**Problem to solve:** Turn the text lines in each of the rows into a numbered list, leaving out any blank lines.

**Saved data entries:**
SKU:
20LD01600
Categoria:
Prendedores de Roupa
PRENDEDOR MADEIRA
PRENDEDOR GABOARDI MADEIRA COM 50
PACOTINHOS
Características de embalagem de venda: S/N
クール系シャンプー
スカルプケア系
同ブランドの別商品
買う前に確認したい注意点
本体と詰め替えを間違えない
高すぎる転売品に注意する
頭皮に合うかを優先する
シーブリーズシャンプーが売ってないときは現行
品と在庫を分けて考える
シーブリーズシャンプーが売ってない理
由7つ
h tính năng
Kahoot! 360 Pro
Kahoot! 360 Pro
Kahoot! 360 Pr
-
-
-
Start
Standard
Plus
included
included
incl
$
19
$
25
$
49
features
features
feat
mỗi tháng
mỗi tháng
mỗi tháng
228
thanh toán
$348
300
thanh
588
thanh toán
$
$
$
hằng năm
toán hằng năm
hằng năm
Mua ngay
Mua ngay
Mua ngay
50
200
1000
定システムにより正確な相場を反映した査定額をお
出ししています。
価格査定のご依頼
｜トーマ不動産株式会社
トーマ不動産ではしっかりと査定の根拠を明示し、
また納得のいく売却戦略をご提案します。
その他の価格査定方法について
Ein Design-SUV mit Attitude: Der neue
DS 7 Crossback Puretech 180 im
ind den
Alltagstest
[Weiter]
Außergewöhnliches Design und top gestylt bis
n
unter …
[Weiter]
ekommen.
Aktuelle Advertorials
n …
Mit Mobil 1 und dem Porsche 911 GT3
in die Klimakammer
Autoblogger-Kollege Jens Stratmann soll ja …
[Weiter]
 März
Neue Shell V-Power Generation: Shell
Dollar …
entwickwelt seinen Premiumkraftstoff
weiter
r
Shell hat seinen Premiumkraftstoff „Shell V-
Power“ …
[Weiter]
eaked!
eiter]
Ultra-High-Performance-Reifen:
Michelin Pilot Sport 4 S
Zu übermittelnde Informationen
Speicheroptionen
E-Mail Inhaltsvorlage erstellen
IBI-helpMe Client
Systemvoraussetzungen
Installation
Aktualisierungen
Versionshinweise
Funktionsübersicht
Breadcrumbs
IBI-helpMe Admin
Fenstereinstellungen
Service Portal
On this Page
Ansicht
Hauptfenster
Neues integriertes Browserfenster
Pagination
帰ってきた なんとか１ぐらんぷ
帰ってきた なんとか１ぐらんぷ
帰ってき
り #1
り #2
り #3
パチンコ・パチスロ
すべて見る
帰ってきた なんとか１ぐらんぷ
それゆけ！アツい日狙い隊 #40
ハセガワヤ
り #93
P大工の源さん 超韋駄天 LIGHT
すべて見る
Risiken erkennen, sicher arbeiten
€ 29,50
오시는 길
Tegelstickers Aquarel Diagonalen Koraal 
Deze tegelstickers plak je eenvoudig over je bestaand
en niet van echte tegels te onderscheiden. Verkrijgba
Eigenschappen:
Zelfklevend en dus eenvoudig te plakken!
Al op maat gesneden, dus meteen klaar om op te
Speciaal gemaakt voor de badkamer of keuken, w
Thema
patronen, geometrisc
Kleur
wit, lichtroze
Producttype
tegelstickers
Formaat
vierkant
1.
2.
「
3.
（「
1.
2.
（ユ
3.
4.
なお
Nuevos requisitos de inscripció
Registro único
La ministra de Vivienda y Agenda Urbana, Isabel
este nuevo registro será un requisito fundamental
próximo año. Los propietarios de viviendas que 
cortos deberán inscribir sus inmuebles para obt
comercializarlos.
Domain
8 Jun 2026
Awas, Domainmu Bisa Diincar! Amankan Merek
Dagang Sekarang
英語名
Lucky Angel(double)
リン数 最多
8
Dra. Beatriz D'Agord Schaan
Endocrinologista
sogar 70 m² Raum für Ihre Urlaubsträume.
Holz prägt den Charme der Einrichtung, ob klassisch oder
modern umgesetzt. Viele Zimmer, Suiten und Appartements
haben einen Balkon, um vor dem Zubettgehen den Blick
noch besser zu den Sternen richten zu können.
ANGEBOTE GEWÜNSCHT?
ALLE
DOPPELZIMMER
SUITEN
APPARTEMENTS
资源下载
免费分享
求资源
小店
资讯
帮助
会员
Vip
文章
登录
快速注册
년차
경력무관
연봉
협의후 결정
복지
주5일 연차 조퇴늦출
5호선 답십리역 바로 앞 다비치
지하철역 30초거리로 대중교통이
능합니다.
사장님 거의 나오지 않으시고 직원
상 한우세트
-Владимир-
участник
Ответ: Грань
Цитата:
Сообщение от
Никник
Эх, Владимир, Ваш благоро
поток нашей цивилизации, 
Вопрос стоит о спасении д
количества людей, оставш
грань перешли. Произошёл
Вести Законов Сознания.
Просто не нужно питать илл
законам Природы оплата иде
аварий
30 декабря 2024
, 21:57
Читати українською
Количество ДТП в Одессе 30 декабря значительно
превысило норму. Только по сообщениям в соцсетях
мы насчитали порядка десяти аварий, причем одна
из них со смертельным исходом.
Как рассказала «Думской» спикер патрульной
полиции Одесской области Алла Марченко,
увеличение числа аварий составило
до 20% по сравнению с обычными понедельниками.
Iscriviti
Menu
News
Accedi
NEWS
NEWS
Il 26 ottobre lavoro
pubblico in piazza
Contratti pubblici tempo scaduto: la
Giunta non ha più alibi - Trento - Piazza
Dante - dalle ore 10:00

**Solution to this exercise:**
1. SKU:
2. 20LD01600
3. Categoria:
4. Prendedores de Roupa
5. PRENDEDOR MADEIRA
6. PRENDEDOR GABOARDI MADEIRA COM 50
7. PACOTINHOS
8. Características de embalagem de venda: S/N
9. クール系シャンプー
10. スカルプケア系
11. 同ブランドの別商品
12. 買う前に確認したい注意点
13. 本体と詰め替えを間違えない
14. 高すぎる転売品に注意する
15. 頭皮に合うかを優先する
16. シーブリーズシャンプーが売ってないときは現行
17. 品と在庫を分けて考える
18. シーブリーズシャンプーが売ってない理
19. 由7つ
20. h tính năng
21. Kahoot! 360 Pro
22. Kahoot! 360 Pro
23. Kahoot! 360 Pr
24. -
25. -
26. -
27. Start
28. Standard
29. Plus
30. included
31. included
32. incl
33. $
34. 19
35. $
36. 25
37. $
38. 49
39. features
40. features
41. feat
42. mỗi tháng
43. mỗi tháng
44. mỗi tháng
45. 228
46. thanh toán
47. $348
48. 300
49. thanh
50. 588
51. thanh toán
52. $
53. $
54. $
55. hằng năm
56. toán hằng năm
57. hằng năm
58. Mua ngay
59. Mua ngay
60. Mua ngay
61. 50
62. 200
63. 1000
64. 定システムにより正確な相場を反映した査定額をお
65. 出ししています。
66. 価格査定のご依頼
67. ｜トーマ不動産株式会社
68. トーマ不動産ではしっかりと査定の根拠を明示し、
69. また納得のいく売却戦略をご提案します。
70. その他の価格査定方法について
71. Ein Design-SUV mit Attitude: Der neue
72. DS 7 Crossback Puretech 180 im
73. ind den
74. Alltagstest
75. [Weiter]
76. Außergewöhnliches Design und top gestylt bis
77. n
78. unter …
79. [Weiter]
80. ekommen.
81. Aktuelle Advertorials
82. n …
83. Mit Mobil 1 und dem Porsche 911 GT3
84. in die Klimakammer
85. Autoblogger-Kollege Jens Stratmann soll ja …
86. [Weiter]
87.  März
88. Neue Shell V-Power Generation: Shell
89. Dollar …
90. entwickwelt seinen Premiumkraftstoff
91. weiter
92. r
93. Shell hat seinen Premiumkraftstoff „Shell V-
94. Power“ …
95. [Weiter]
96. eaked!
97. eiter]
98. Ultra-High-Performance-Reifen:
99. Michelin Pilot Sport 4 S
100. Zu übermittelnde Informationen
101. Speicheroptionen
102. E-Mail Inhaltsvorlage erstellen
103. IBI-helpMe Client
104. Systemvoraussetzungen
105. Installation
106. Aktualisierungen
107. Versionshinweise
108. Funktionsübersicht
109. Breadcrumbs
110. IBI-helpMe Admin
111. Fenstereinstellungen
112. Service Portal
113. On this Page
114. Ansicht
115. Hauptfenster
116. Neues integriertes Browserfenster
117. Pagination
118. 帰ってきた なんとか１ぐらんぷ
119. 帰ってきた なんとか１ぐらんぷ
120. 帰ってき
121. り #1
122. り #2
123. り #3
124. パチンコ・パチスロ
125. すべて見る
126. 帰ってきた なんとか１ぐらんぷ
127. それゆけ！アツい日狙い隊 #40
128. ハセガワヤ
129. り #93
130. P大工の源さん 超韋駄天 LIGHT
131. すべて見る
132. Risiken erkennen, sicher arbeiten
133. € 29,50
134. 오시는 길
135. Tegelstickers Aquarel Diagonalen Koraal 
136. Deze tegelstickers plak je eenvoudig over je bestaand
137. en niet van echte tegels te onderscheiden. Verkrijgba
138. Eigenschappen:
139. Zelfklevend en dus eenvoudig te plakken!
140. Al op maat gesneden, dus meteen klaar om op te
141. Speciaal gemaakt voor de badkamer of keuken, w
142. Thema
143. patronen, geometrisc
144. Kleur
145. wit, lichtroze
146. Producttype
147. tegelstickers
148. Formaat
149. vierkant
150. 1.
151. 2.
152. 「
153. 3.
154. （「
155. 1.
156. 2.
157. （ユ
158. 3.
159. 4.
160. なお
161. Nuevos requisitos de inscripció
162. Registro único
163. La ministra de Vivienda y Agenda Urbana, Isabel
164. este nuevo registro será un requisito fundamental
165. próximo año. Los propietarios de viviendas que 
166. cortos deberán inscribir sus inmuebles para obt
167. comercializarlos.
168. Domain
169. 8 Jun 2026
170. Awas, Domainmu Bisa Diincar! Amankan Merek
171. Dagang Sekarang
172. 英語名
173. Lucky Angel(double)
174. リン数 最多
175. 8
176. Dra. Beatriz D'Agord Schaan
177. Endocrinologista
178. sogar 70 m² Raum für Ihre Urlaubsträume.
179. Holz prägt den Charme der Einrichtung, ob klassisch oder
180. modern umgesetzt. Viele Zimmer, Suiten und Appartements
181. haben einen Balkon, um vor dem Zubettgehen den Blick
182. noch besser zu den Sternen richten zu können.
183. ANGEBOTE GEWÜNSCHT?
184. ALLE
185. DOPPELZIMMER
186. SUITEN
187. APPARTEMENTS
188. 资源下载
189. 免费分享
190. 求资源
191. 小店
192. 资讯
193. 帮助
194. 会员
195. Vip
196. 文章
197. 登录
198. 快速注册
199. 년차
200. 경력무관
201. 연봉
202. 협의후 결정
203. 복지
204. 주5일 연차 조퇴늦출
205. 5호선 답십리역 바로 앞 다비치
206. 지하철역 30초거리로 대중교통이
207. 능합니다.
208. 사장님 거의 나오지 않으시고 직원
209. 상 한우세트
210. -Владимир-
211. участник
212. Ответ: Грань
213. Цитата:
214. Сообщение от
215. Никник
216. Эх, Владимир, Ваш благоро
217. поток нашей цивилизации, 
218. Вопрос стоит о спасении д
219. количества людей, оставш
220. грань перешли. Произошёл
221. Вести Законов Сознания.
222. Просто не нужно питать илл
223. законам Природы оплата иде
224. аварий
225. 30 декабря 2024
226. , 21:57
227. Читати українською
228. Количество ДТП в Одессе 30 декабря значительно
229. превысило норму. Только по сообщениям в соцсетях
230. мы насчитали порядка десяти аварий, причем одна
231. из них со смертельным исходом.
232. Как рассказала «Думской» спикер патрульной
233. полиции Одесской области Алла Марченко,
234. увеличение числа аварий составило
235. до 20% по сравнению с обычными понедельниками.
236. Iscriviti
237. Menu
238. News
239. Accedi
240. NEWS
241. NEWS
242. Il 26 ottobre lavoro
243. pubblico in piazza
244. Contratti pubblici tempo scaduto: la
245. Giunta non ha più alibi - Trento - Piazza
246. Dante - dalle ore 10:00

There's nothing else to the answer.